Complex, hybrid infrastructure. Another common reason security teams are suffering from alert fatigue is the complexity of today’s environments. Most mid to large enterprises have systems on-premises and in various types of clouds with virtualization and containers. And these environments are rapidly changing and evolving, making it everything security teams can do to keep up with the change.

According to research firm ESG’s paper, Exploring Hybrid Cloud Adoption and the Complexity of Securing East-West Traffic, 88% of survey respondents said they are using both infrastructure-as-a-service and on-premises infrastructure. ESG doesn’t expect that mix to change any time soon.

Of course, there is little an enterprise can do about the complexity of their environments. With the pace of digital transformation, environments are likely going to continue to grow increasingly complex. They can, however, take steps to normalize their environments and look for ways to automate the monitoring and management of their environment as much as possible. And that will help security teams better manage their way through the complexity.

Too high of reliance on manual analysis. Much of the work within SOCs is still manual. In many cases, security analysts are still trying to manually correlate alert events themselves through searching multiple dashboards and through logs. But this is all work that artificial intelligence/machine learning is very good at today.

Wherever possible, security teams need to seek out the right tools that can be used to scour their alerts and find the alerts that matter; instead of trying to connect the dots manually, rely on machine learning to correlate the alerts that should be grouped. This way, the picture of what is happening will come into clear focus for analysts, and they can better determine what events need the most investigating.

With the correct analysis tools, which today means leveraging machine learning, security analysts are provided what they need to know beyond the context of an attack, including the “who” is attacking, the “what” is happening behind the attack, and potential business impact of the incident. Bringing this all together typically requires detail about why an incident is essential. This usually requires rapid evaluation about not only who is launching the attack (such as IP address and geographic location) but also the criticality of the systems being targeted, such as the type of system being targeted, whether the data is sensitive or falls under regulatory compliance, among other types of business context.

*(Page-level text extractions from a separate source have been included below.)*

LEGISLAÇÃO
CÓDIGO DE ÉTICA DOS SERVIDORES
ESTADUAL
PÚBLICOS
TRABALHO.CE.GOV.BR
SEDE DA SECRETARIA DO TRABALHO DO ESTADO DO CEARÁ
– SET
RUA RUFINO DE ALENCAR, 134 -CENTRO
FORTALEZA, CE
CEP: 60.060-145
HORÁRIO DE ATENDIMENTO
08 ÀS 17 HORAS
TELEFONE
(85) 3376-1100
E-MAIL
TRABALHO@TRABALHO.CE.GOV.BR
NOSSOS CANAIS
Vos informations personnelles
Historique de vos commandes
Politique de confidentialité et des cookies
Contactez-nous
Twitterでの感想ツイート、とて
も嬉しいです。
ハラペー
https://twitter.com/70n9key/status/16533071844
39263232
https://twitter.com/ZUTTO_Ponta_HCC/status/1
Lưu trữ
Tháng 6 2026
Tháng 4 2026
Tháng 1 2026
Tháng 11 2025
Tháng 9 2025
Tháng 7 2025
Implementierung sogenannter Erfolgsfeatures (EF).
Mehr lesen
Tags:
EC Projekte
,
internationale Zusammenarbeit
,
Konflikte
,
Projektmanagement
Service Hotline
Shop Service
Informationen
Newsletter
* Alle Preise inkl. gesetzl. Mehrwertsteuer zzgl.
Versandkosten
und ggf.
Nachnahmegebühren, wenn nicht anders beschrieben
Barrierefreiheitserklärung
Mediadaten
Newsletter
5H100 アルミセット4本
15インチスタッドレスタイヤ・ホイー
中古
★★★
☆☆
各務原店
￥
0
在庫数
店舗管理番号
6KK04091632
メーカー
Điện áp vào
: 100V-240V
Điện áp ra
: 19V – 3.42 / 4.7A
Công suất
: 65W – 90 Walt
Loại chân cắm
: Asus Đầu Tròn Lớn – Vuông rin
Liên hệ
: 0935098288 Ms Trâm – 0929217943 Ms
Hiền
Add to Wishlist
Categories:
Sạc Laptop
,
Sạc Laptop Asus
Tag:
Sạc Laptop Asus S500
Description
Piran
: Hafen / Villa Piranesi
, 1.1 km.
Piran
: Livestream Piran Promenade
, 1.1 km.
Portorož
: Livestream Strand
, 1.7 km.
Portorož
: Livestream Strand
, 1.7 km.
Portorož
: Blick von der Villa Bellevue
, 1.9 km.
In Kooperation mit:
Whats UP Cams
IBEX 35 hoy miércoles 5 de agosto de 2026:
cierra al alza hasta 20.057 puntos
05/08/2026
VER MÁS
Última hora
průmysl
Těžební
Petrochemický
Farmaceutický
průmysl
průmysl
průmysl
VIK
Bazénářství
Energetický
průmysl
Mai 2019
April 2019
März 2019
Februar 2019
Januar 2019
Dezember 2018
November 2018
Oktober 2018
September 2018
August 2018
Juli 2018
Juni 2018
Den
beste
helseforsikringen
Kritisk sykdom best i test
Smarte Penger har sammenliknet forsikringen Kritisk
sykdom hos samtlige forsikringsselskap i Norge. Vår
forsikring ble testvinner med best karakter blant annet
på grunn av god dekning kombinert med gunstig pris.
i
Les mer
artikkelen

Machine learning can also help identify historical patterns that rules-based systems and human analysts overlook easily. Such patterns can help signify who may be behind an attack, if an incident is part of a concerted effort, and illustrate the potential impact of an attack.

When alerts are coming in at a relentless pace, analysts can’t be expected to do it all on their own they need the help machine learning and behavioral analytics can provide, not by making decisions for security teams, but by helping to clear away the noise to focus on the alerts and incidents that matter so that security operations can improve their effectiveness by focusing on what matters.

And that’s what all of this truly about: helping security analysts and security operations professionals focus on what matters most and clearing away the alert clutter.